In the past few decades, organisations have increasingly relied on teams to structure their work. The main reason for increased reliance on teams is a large body of evidence that working together can deliver better outcomes compared to those of individual members, including more creative solutions, more innovative ideas, and more efficient task execution.

The main characteristics of teams are that they consist of two or more members who have a common goal, have a certain level of interdependence to reach that goal, and there is a degree of social interaction required to reach their common goal. It is therefore critical to understand how team members coordinate, communicate, and share knowledge to reach their common goal.

To gain an in-depth understanding of these team processes, researchers often study the social network of the team. A social network within a team is a set of team members that are connected by a set of relationships or ties. By asking each individual team member about the relationship they have with all other individual members of their team, researchers can get an insight into the structure of ties within the team.

These ties can be dichotomous (for example if the tie between two team members is present or not) and valued (for example, frequency of communication between team members), creating a network of ties between team members that characterise not only what kind of relationship two team members have, but also what kind of network the team has as a whole.

Using networks to predict the impact of ‘bad apples’ on team performance

For example, Team A has one or two central members (members 3 and 4) who have ties to all other members, but these other members are not interconnected.

Using networks to predict the impact of ‘bad apples’ on team performance 2

Team B, on the other hand, has a social network characterised by frequent communication between all members of the team.

Research has consistently shown that teams with more 'dense' social networks (in this case, Team B), that is, those with a high level of interconnectedness between members, are more effective compared to teams with lower density.

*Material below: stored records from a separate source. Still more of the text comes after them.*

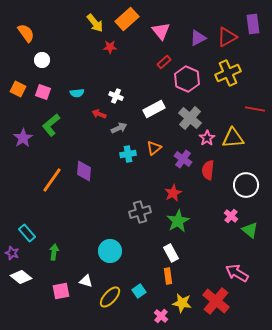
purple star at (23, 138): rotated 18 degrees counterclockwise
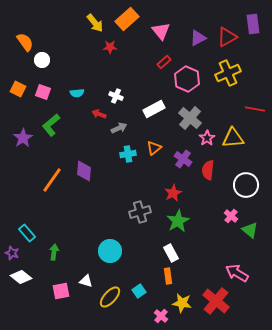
orange semicircle at (26, 33): moved 1 px left, 9 px down
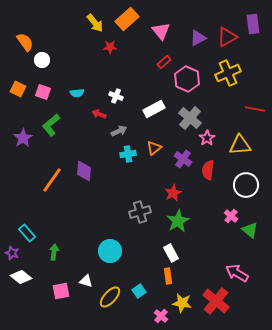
gray arrow at (119, 128): moved 3 px down
yellow triangle at (233, 138): moved 7 px right, 7 px down
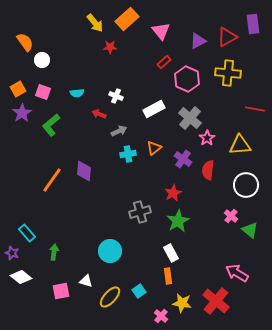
purple triangle at (198, 38): moved 3 px down
yellow cross at (228, 73): rotated 30 degrees clockwise
orange square at (18, 89): rotated 35 degrees clockwise
purple star at (23, 138): moved 1 px left, 25 px up
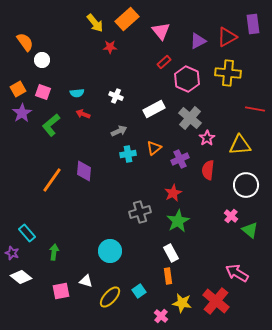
red arrow at (99, 114): moved 16 px left
purple cross at (183, 159): moved 3 px left; rotated 30 degrees clockwise
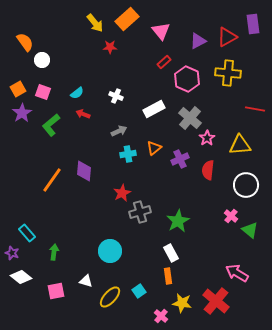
cyan semicircle at (77, 93): rotated 32 degrees counterclockwise
red star at (173, 193): moved 51 px left
pink square at (61, 291): moved 5 px left
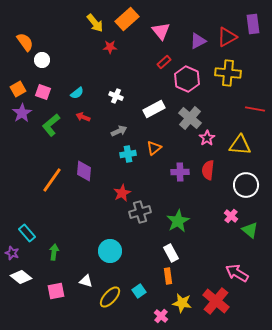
red arrow at (83, 114): moved 3 px down
yellow triangle at (240, 145): rotated 10 degrees clockwise
purple cross at (180, 159): moved 13 px down; rotated 24 degrees clockwise
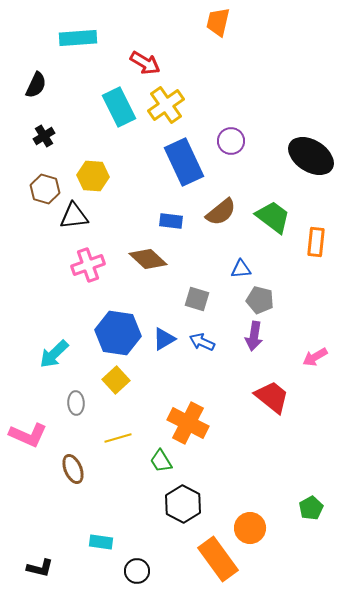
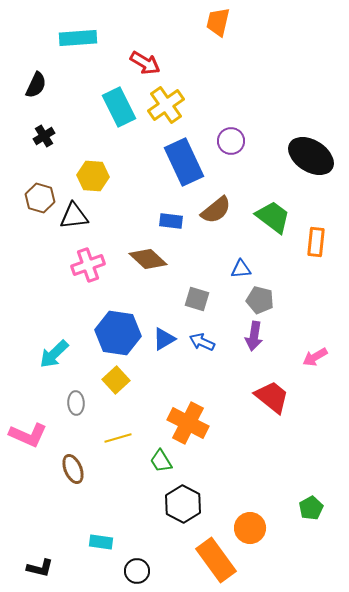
brown hexagon at (45, 189): moved 5 px left, 9 px down
brown semicircle at (221, 212): moved 5 px left, 2 px up
orange rectangle at (218, 559): moved 2 px left, 1 px down
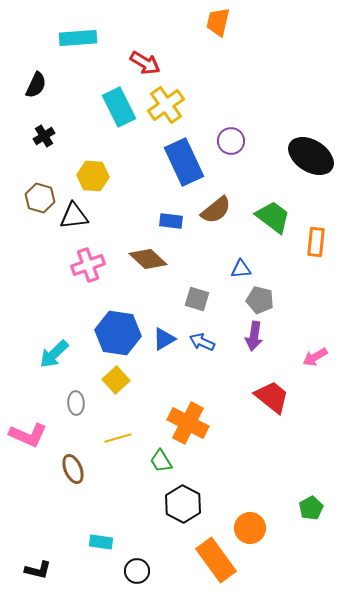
black L-shape at (40, 568): moved 2 px left, 2 px down
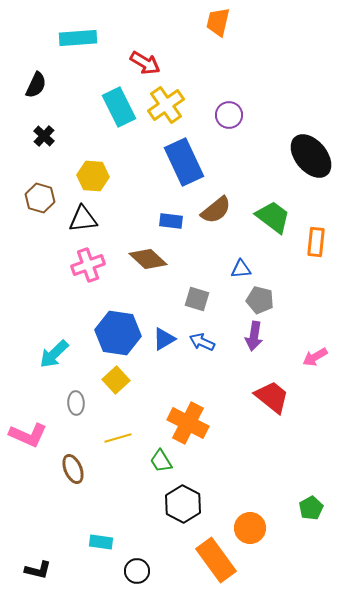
black cross at (44, 136): rotated 15 degrees counterclockwise
purple circle at (231, 141): moved 2 px left, 26 px up
black ellipse at (311, 156): rotated 18 degrees clockwise
black triangle at (74, 216): moved 9 px right, 3 px down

A high level of interconnectedness between members allows for better task coordination, knowledge sharing, and responsiveness to external events. Because team members are interconnected, Team B can quickly communicate about their task and possible actions required to cope with unexpected events.

Members 1, 2, 5, and 6 of Team A have to go through the two central team members to coordinate their work with the other team members, which is much less efficient.

Moreover, knowledge and influence are highly centralised in Team A, as the two central members can control what, and when, they communicate to their fellow team members.

Social networks can also be characterised by the type of tie between team members. For example, one member can be considered a source of advice for another member (advice tie), as a source of support (friendship tie), or as a tie that thwarts task behaviours among team members (negative tie).

Teams with dense advice and friendship networks are more effective

Again, research shows that teams with dense advice and friendship networks are more effective, as in these teams advice and support are available to all members, creating a cohesive and safe environment to express ideas and concerns. In contrast, teams with negative ties are less effective compared to teams without negative ties.

When two team members dislike each other and engage in counterproductive work behaviour towards each other (e.g. they withhold information or even sabotage the work of the other team member) this disrupts the flow of communication and knowledge within the team.

Moreover, the negative attitude of the negative tie can spill over to the rest of the team, decreasing cohesion and safety in the team. Research suggests, however, that strong ties between the other team members can help to bypass the negative tie and mitigate the negative effects on team effectiveness.

Mapping the social network structure of the team can provide valuable information about team processes and effectiveness. Teams with dense social networks are able to coordinate the work and share knowledge effectively but are also able to cope with possible negative relationships in the team.

Therefore, stimulating communication among all team members and allowing advice and friendship networks to develop are key conditions for effective teamwork, and even allow teams to work around the negative impact of a ‘bad apple’.